TASKS AND EXERCISES:
[1] In the forum post about the Rabodirect credit account, rewrite the part from "As someone with" to "off going elsewhere.", substituting "term loan" for "personal loan".
[2] Please resume the forum thread about the Rabodirect credit account, starting after its final line.

As someone with present experience of this product I would like to advise people that despite Rabodirect advertising their credit account as similar to a credit card with a revolving line of credit (as per their above post) "that you only draw down as you need and you can top it up within your limit as it suits" this is not actually what happens in reality. I tried to draw down an additional amount within my approved Rabodorect credit limit and was declined despite my perfect ICB profile, small mortgage, minimal borrowing and good salary. The theory that this is a revolving credit limit seems to me to be a ploy sell their product, in reality it is no different to a personal loan and since their interest rate is not as competitive as others than anyone considering this product would be better off going elsewhere.


----------



## nexus (22 Dec 2008)

Could someone help me with this question please?

INFORMATION SUPPLIED:
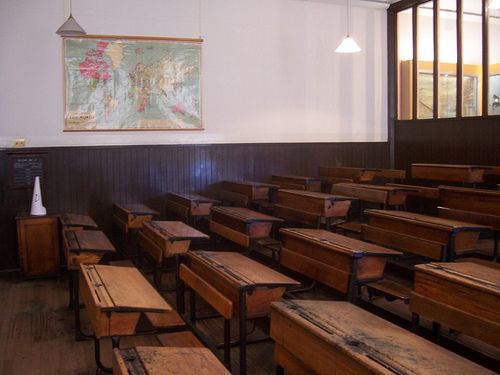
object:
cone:
[27, 174, 48, 216]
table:
[17, 214, 57, 281]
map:
[62, 33, 205, 132]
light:
[333, 0, 365, 56]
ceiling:
[311, 0, 396, 13]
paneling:
[3, 143, 393, 268]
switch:
[11, 137, 26, 149]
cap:
[26, 174, 48, 217]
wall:
[2, 0, 391, 148]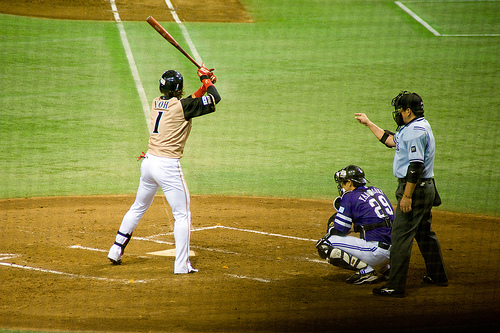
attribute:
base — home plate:
[144, 239, 204, 267]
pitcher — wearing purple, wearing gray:
[315, 162, 397, 284]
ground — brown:
[271, 241, 323, 283]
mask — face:
[330, 174, 355, 193]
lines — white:
[2, 223, 332, 284]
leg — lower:
[107, 150, 157, 263]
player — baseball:
[109, 62, 224, 277]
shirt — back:
[122, 88, 183, 147]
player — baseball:
[100, 64, 230, 281]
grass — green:
[284, 30, 346, 73]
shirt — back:
[391, 118, 437, 182]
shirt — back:
[331, 188, 393, 241]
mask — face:
[390, 88, 409, 124]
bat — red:
[144, 13, 217, 77]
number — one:
[367, 192, 393, 220]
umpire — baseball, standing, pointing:
[353, 90, 455, 299]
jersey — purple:
[332, 187, 393, 238]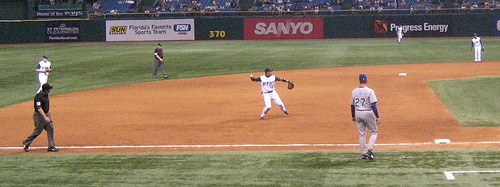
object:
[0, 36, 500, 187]
field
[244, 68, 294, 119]
player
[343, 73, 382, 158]
baseball player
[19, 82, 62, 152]
person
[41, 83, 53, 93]
cap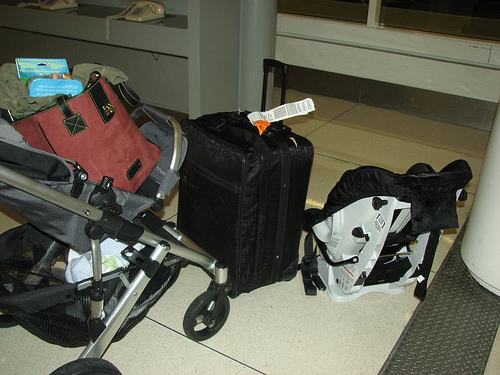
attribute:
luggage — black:
[173, 107, 317, 303]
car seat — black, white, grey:
[299, 157, 473, 310]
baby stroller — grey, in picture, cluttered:
[0, 57, 232, 373]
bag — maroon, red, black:
[9, 71, 163, 197]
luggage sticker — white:
[246, 96, 317, 128]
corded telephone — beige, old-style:
[104, 1, 168, 42]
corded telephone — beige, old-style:
[13, 0, 83, 13]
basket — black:
[0, 223, 182, 349]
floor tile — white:
[265, 78, 361, 125]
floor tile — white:
[325, 102, 492, 160]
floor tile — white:
[303, 119, 485, 196]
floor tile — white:
[305, 149, 364, 209]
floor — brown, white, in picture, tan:
[0, 83, 492, 374]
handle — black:
[261, 56, 292, 133]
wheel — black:
[182, 288, 230, 345]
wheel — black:
[42, 356, 130, 374]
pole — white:
[235, 0, 280, 114]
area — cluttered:
[1, 56, 475, 374]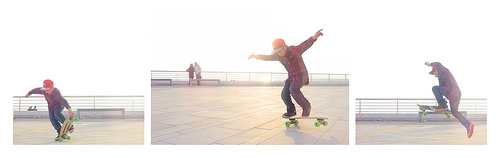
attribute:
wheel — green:
[63, 118, 73, 124]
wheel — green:
[55, 136, 65, 151]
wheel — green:
[307, 109, 334, 134]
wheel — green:
[311, 117, 330, 127]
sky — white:
[17, 6, 144, 95]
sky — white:
[152, 0, 348, 68]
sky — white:
[354, 15, 489, 97]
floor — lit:
[153, 81, 347, 146]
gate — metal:
[153, 68, 351, 89]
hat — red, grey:
[271, 42, 283, 51]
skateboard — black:
[56, 110, 76, 141]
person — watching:
[186, 62, 195, 86]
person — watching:
[193, 61, 202, 84]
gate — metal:
[12, 92, 144, 112]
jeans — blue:
[279, 78, 313, 113]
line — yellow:
[13, 114, 53, 143]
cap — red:
[271, 36, 287, 51]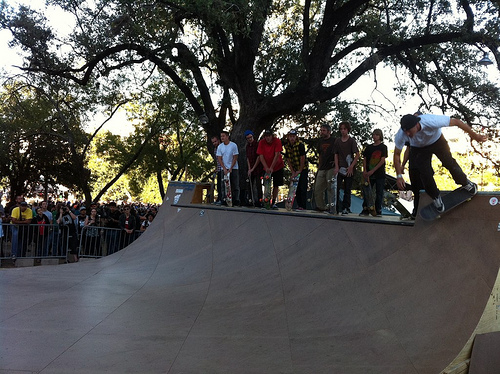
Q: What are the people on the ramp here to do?
A: Skateboard.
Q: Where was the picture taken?
A: Skate park.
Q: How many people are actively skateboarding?
A: One.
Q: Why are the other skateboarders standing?
A: Waiting for their turn.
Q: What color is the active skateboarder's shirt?
A: White.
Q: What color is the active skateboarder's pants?
A: Black.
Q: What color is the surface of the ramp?
A: Brown.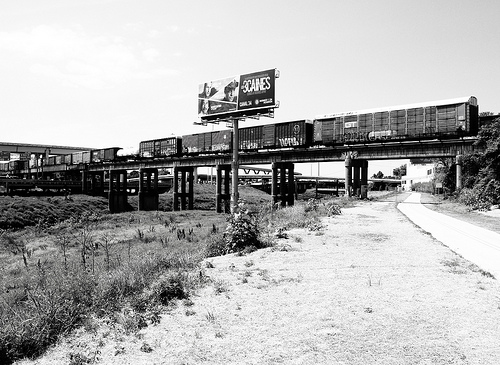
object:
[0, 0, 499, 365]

RESULTS IN ORDER:
[1]
As someone with present experience of this product I would like to advise people that despite Rabodirect advertising their credit account as similar to a credit card with a revolving line of credit (as per their above post) "that you only draw down as you need and you can top it up within your limit as it suits" this is not actually what happens in reality. I tried to draw down an additional amount within my approved Rabodorect credit limit and was declined despite my perfect ICB profile, small mortgage, minimal borrowing and good salary. The theory that this is a revolving credit limit seems to me to be a ploy sell their product, in reality it is no different to a term loan and since their interest rate is not as competitive as others than anyone considering this product would be better off going elsewhere.

[2]
I wish to apply for this product and use it to consolidate 2 other loans and cc. When i go to fill in the app box it asks for existing outgoings etc so obviously if i put in my current outgoings it says i am not eligible... If i leave the repayments out of the form obviously i am then eligible but am afraid this would be seen as being untruthful (which i am not)

If i applied for and got this deal i would save 600+ a month on repayments so obviously i am very interested. 

I tired contacting rabobank by email etc but no reply...


----------



## din0saur (3 Jul 2009)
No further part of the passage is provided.